The increase in revenue is in addition to several billions of dollars in budget surpluses that state lawmakers are considering as a way to shape the state budget for the next fiscal year, which begins July 1.
The new revenue projections, which include $867 million for the current fiscal year and $737 million for the next one, are largely due to an increase in personal and corporate tax collections.
Following the announcement of the revenue increase at the Revenue Estimates Board meeting, Hogan, a Democrat, and a Republican, both called for the gas tax to be suspended.
Hogan issued a statement after the meeting in support of the gas tax suspension -- and other tax relief he supports.
"This report further proves that we have a once-in-a-generation opportunity to provide substantial tax relief for our families, small businesses and retirees," Hogan said. "People across the country are being squeezed by rising inflation on everything from gas to groceries — Marylanders, especially our retirees, deserve and need this relief."

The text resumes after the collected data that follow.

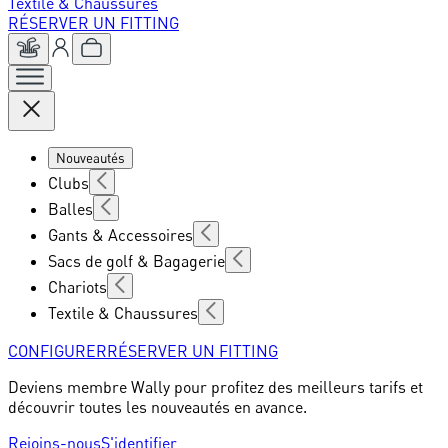
Textile & Chaussures
RÉSERVER UN FITTING
Nouveautés
Clubs
Balles
Gants & Accessoires
Sacs de golf & Bagagerie
Chariots
Textile & Chaussures
CONFIGURER
RÉSERVER UN FITTING
Deviens membre Wally pour profitez des meilleurs tarifs et
découvrir toutes les nouveautés en avance.
Rejoins-nous
S'identifier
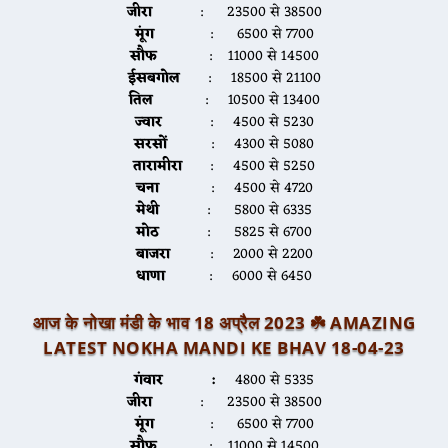
जीरा
: 23500 से 38500
मूंग
: 6500 से 7700
सौफ
: 11000 से 14500
ईसबगोल
: 18500 से 21100
तिल
: 10500 से 13400
ज्वार
: 4500 से 5230
सरसों
: 4300 से 5080
तारामीरा
: 4500 से 5250
चना
: 4500 से 4720
मेथी
: 5800 से 6335
मोठ
: 5825 से 6700
बाजरा
: 2000 से 2200
धाणा
: 6000 से 6450
आज के नोखा मंडी के भाव 18 अप्रैल 2023 ☘️
AMAZING
LATEST NOKHA MANDI KE BHAV 18-04-2
3
गंवार :
4800 से 5335
जीरा
: 23500 से 38500
मूंग
: 6500 से 7700
सौफ
: 11000 से 14500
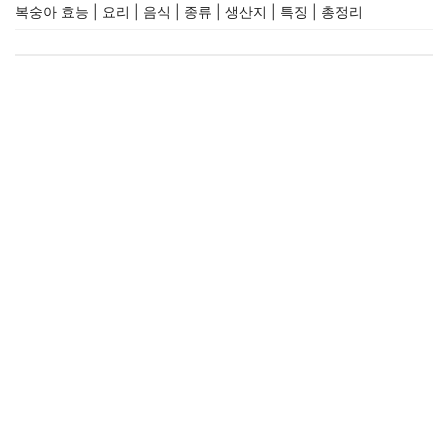
복숭아 효능 | 요리 | 음식 | 종류 | 생산지 | 특징 | 총정리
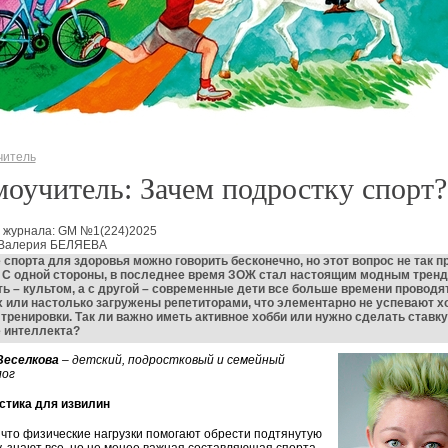
читель
оучитель: Зачем подростку спорт?
 журнала: GM №1(224)2025
 Валерия БЕЛЯЕВА
 спорта для здоровья можно говорить бесконечно, но этот вопрос не так пр
 С одной стороны, в последнее время ЗОЖ стал настоящим модным тренд
ть – культом, а с другой – современные дети все больше времени проводят
 или настолько загружены репетиторами, что элементарно не успевают х
 тренировки. Так ли важно иметь активное хобби или нужно сделать ставку
 интеллекта?
Веселкова
– детский, подростковый и семейный
лог
стика для извилин
 что физические нагрузки помогают обрести подтянутую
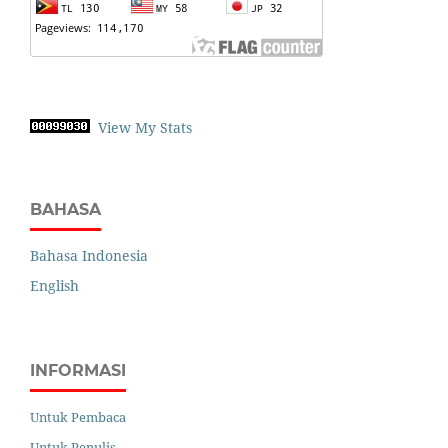
View My Stats
BAHASA
Bahasa Indonesia
English
INFORMASI
Untuk Pembaca
Untuk Penulis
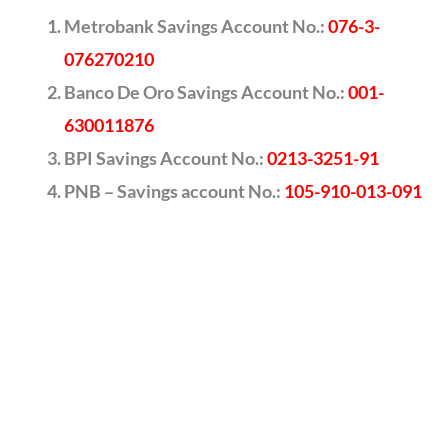
Metrobank Savings Account No.:
076-3-
076270210
Banco De Oro Savings Account No.:
001-
630011876
BPI Savings Account No.:
0213-3251-91
PNB – Savings account No.:
105-910-013-091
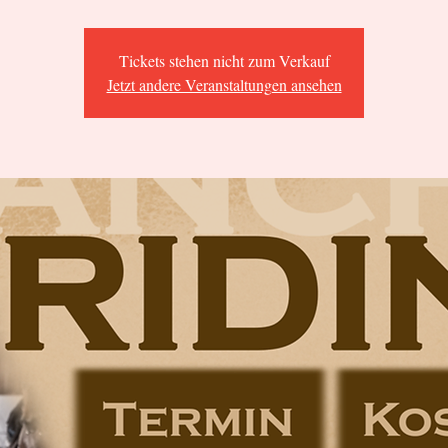
Tickets stehen nicht zum Verkauf
Jetzt andere Veranstaltungen ansehen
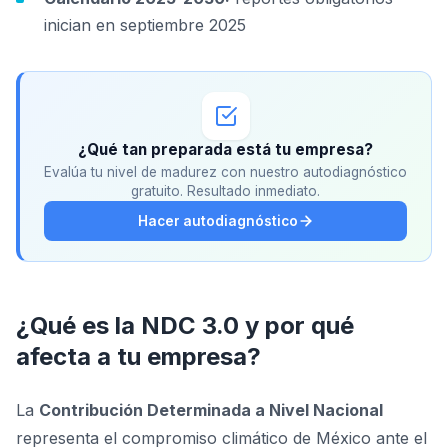
inician en septiembre 2025
¿Qué tan preparada está tu empresa?
Evalúa tu nivel de madurez con nuestro autodiagnóstico
gratuito. Resultado inmediato.
Hacer autodiagnóstico
¿Qué es la NDC 3.0 y por qué
afecta a tu empresa?
La
Contribución Determinada a Nivel Nacional
representa el compromiso climático de México ante el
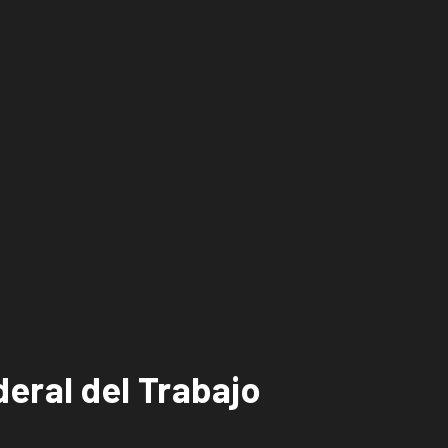
eral del Trabajo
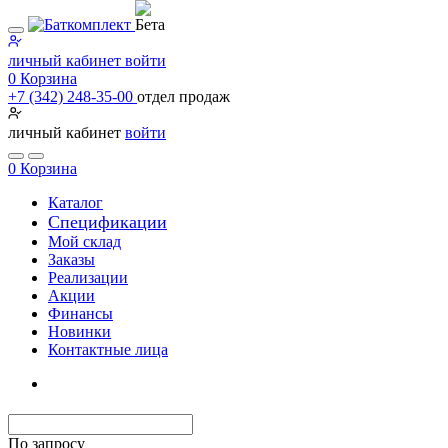
личный кабинет
войти
0
Корзина
+7 (342) 248-35-00
отдел продаж
личный кабинет
войти
0
Корзина
Каталог
Специфи­кации
Мой склад
Заказы
Реализации
Акции
Финансы
Новинки
Контактные лица
По запросу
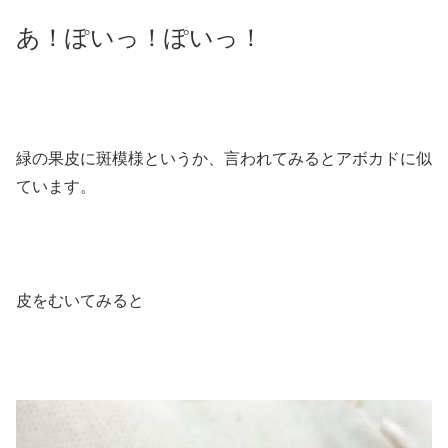
あ！ぽいっ！ぽいっ！
緑の果皮に斑模様というか、言われてみるとアボカドに似
ています。
皮をむいてみると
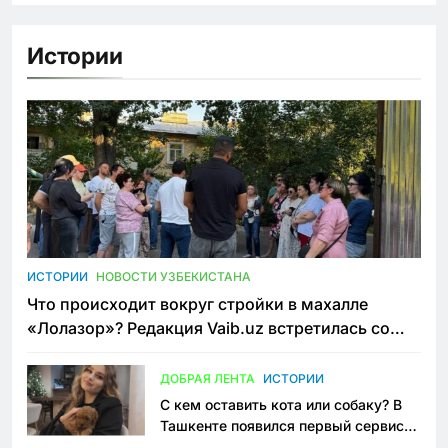
Истории
ИСТОРИИ
НОВОСТИ УЗБЕКИСТАНА
Что происходит вокруг стройки в махалле
«Лолазор»? Редакция Vaib.uz встретилась со
всеми сторонами конфликта
ДОБРАЯ ЛЕНТА
ИСТОРИИ
С кем оставить кота или собаку? В
Ташкенте появился первый сервис
зоонянь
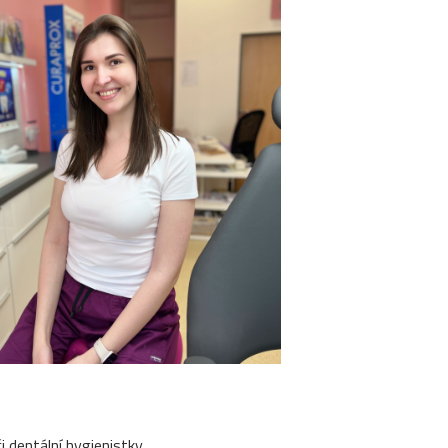
i dentální hygienistky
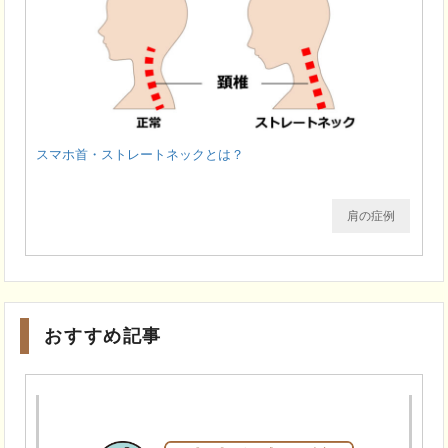
スマホ首・ストレートネックとは？
肩の症例
おすすめ記事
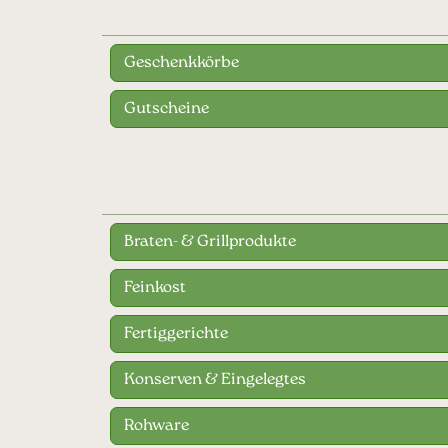
Geschenkkörbe
Gutscheine
Braten- & Grillprodukte
Feinkost
Fertiggerichte
Konserven & Eingelegtes
Rohware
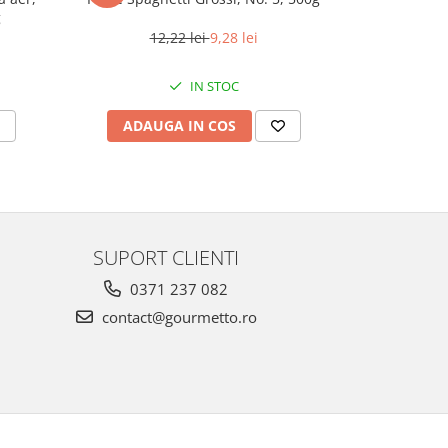
g
12,22 lei
9,28 lei
288
IN STOC
ADAUGA IN COS
ADAU
SUPORT CLIENTI
0371 237 082
contact@gourmetto.ro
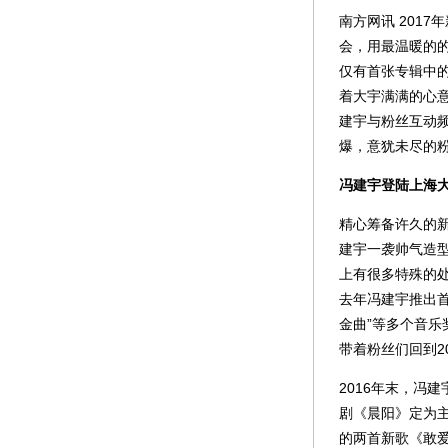
南方网讯 2017
会，用最温暖的
仅有首张专辑中
着大宇满满的心
建宇与粉丝互动
爆，意犹未尽的
冯建宇登陆上海
精心筹备许久的
建宇一袭帅气造型
上有很多特殊的
去年冯建宇推出首
金曲”等多个音
带着粉丝们回到2
2016年末，冯
剧《晨阳》定为
的两首新歌《敢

Franchot, the state tax collector whose office also regulates motor fuels, announced a three-month gas tax holiday as well as other economic incentives to help low-wage earners, small businesses and childcare providers. Asked for rounds, those who continue to fight. from the pandemic.
While the Comptroller congratulated the pace of settlement between the Governor and the presiding officers, he said more needs to be done.
"The unfortunate reality is that the economic blow at the gas pump as a result of the Russian invasion of Ukraine will be felt by Marylanders for more than 30 days," Franchot said, continuing to call for a three-month gas tax break.
Franchot continued to demand emergency checks of $2,000 for low-wage earners as well as $500 million for child-care providers and $500 million to help small businesses.
The General Assembly, controlled by Democrats, is considering a series of tax-relief measures. For example, the House of Delegates has already passed a package of legislation to help working and middle-class families, including cutting state sales taxes on items such as diapers, car seats and diabetes care products. Is.
The governor also expressed support for legislation to end the automatic annual increase in the state's gas tax based on inflation as measured by the Consumer Price Index.
"We shouldn't get out of here and give up on an automatic gas tax hike, not with what the people at the pump are paying right now. It was a terrible idea in the first place and is now at record levels of inflation and gas. Together we need to stop this,” Frederick County Republican Senator Michael Hough, who sponsored the bill, told reporters Wednesday.
The Comptroller's Office said that combined with a general fund balance of $2.5 billion through fiscal year 2021, Maryland has approximately $7.5 billion in additional revenue over a two-year period.